Old-school retailers are experiencing some of their best sales growth in years.
The strong revenues start with a roaring economy and an optimistic consumer. Americans, whose wallets are filled with more cash from the tax cuts, have been spending more.
The boom also reflects a broad reordering of the $3.5 trillion industry, with fewer retailers capturing more of the gains. Stores that have learned how to match the ease and instant gratification of e-commerce shopping are flourishing, while those that have failed to evolve are in bankruptcy or on the brink.
“The retailers that get it recognize that Amazon has forever changed consumer behavior,” said Barbara Kahn, a marketing professor and former director of the retailing center at the Wharton School. “I shouldn’t have to work to shop.”
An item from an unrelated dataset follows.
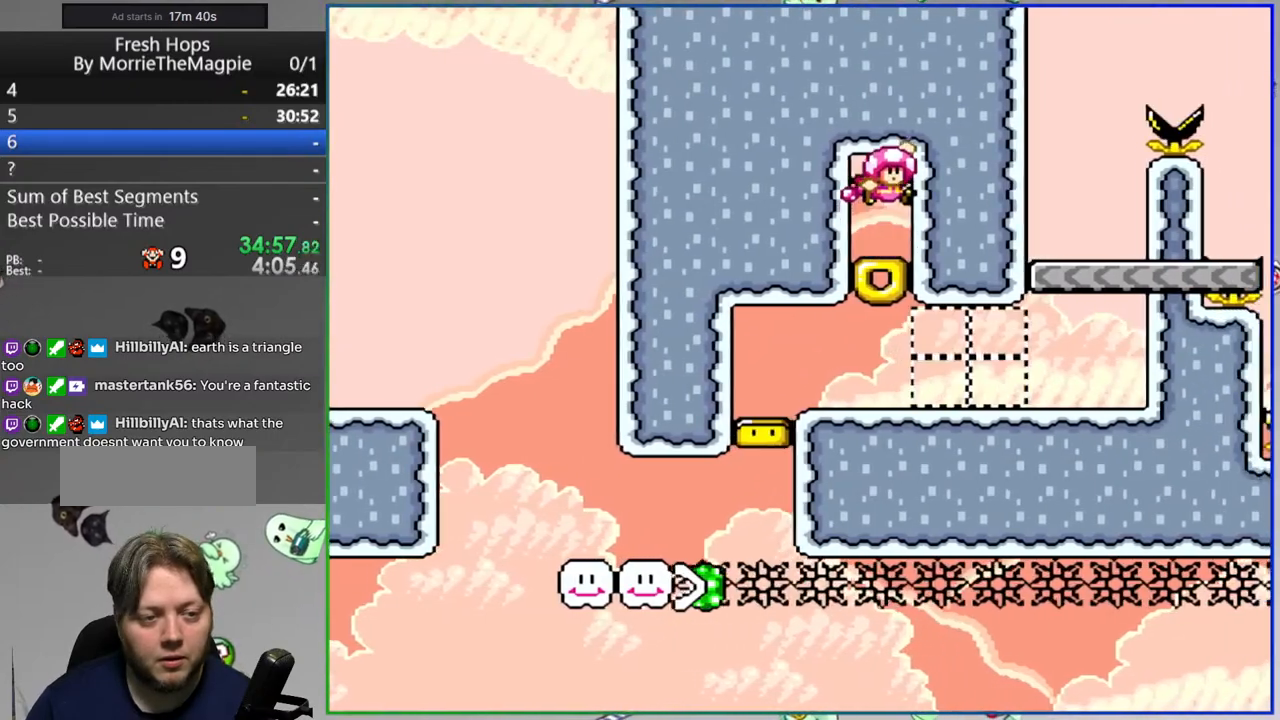
{"buttons": ["Y", "DPAD_RIGHT"], "events": []}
Many successful stores are now a cross between a fast-food drive-thru and a hotel concierge.
Target’s shoppers can order sunscreen or a Tokidoki Unicorno T-shirt on their phone, pull up to the parking lot and have the items brought to their car.
Nordstrom lets customers in some stores make returns by dropping their items into a box and walking out.
Walmart is employing 25,000 “personal shoppers” to select and package groceries for curbside pickup.
In recent weeks, all three retailers reported stronger-than-expected sales growth for the quarter. Traffic to Target’s stores and online sites grew at its fastest pace since the company began keeping a record a decade ago.
Doomsayers have predicted that online shopping, led by Amazon, would one day conquer all of retail. As store closings set a record last year, no class of retailer was spared.
But the pace of closings has slowed, as the most unprofitable stores have closed and the weakest companies have collapsed. At this time in 2017, nearly 5,700 stores had shut across the United States, according to Coresight Research, a retail analysis firm. So far this year, about 4,480 have closed.
Hiring is up, with an average of roughly 50,000 retail jobs being added each month since February, according to the National Retail Federation.